» PROBLEM DETAILS: All records below are to be duplicated exactly, with every picture excluded.

(Saved data entries)
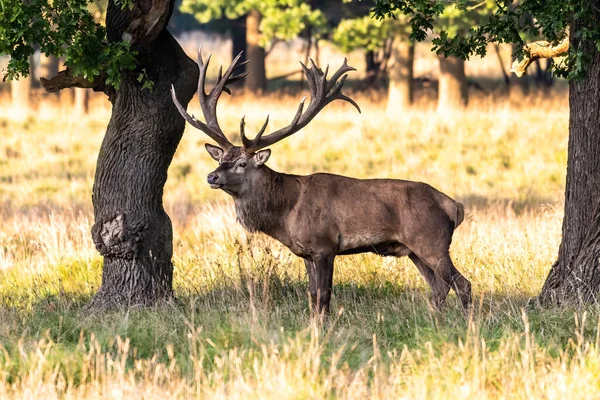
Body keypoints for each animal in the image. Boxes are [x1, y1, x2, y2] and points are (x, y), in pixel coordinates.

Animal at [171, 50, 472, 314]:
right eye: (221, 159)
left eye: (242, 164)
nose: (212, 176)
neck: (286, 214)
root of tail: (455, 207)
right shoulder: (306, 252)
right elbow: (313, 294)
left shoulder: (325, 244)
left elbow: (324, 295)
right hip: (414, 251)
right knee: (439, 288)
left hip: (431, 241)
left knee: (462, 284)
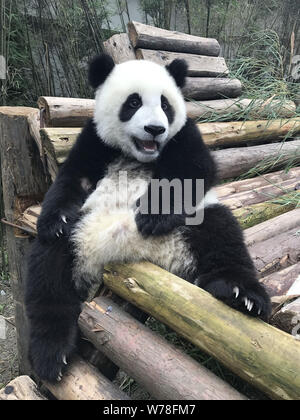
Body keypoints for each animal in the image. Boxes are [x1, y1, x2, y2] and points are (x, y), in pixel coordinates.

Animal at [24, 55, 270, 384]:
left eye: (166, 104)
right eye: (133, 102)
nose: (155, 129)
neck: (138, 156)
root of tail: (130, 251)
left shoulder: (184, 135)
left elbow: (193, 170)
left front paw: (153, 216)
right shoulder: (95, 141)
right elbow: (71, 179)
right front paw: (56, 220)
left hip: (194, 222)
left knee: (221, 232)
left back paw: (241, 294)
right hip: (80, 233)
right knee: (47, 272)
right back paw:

» ANSWER BOX:
Body keypoints for each animal in the image. Boxes are [x1, y1, x2, y2] and points are (x, y), in pixel coordinates.

Animal at [171, 50, 472, 314]:
right eye: (221, 159)
left eye: (242, 164)
nose: (212, 176)
neck: (286, 214)
root of tail: (455, 207)
right shoulder: (306, 252)
right elbow: (313, 294)
left shoulder: (325, 244)
left elbow: (324, 295)
right hip: (414, 251)
right knee: (439, 288)
left hip: (431, 241)
left knee: (462, 284)
Body keypoints for each animal in the image. Boxes are [x1, y1, x2, y2] and points are (x, y), in pixel coordinates.

Animal at [24, 55, 270, 384]:
left eye: (166, 104)
right eye: (133, 102)
nose: (155, 129)
neck: (138, 156)
root of tail: (130, 251)
left shoulder: (184, 135)
left elbow: (193, 170)
left front paw: (153, 216)
right shoulder: (95, 141)
right elbow: (71, 179)
right front paw: (56, 220)
left hip: (194, 222)
left knee: (221, 232)
left back paw: (241, 294)
right hip: (80, 233)
right knee: (47, 272)
right back paw:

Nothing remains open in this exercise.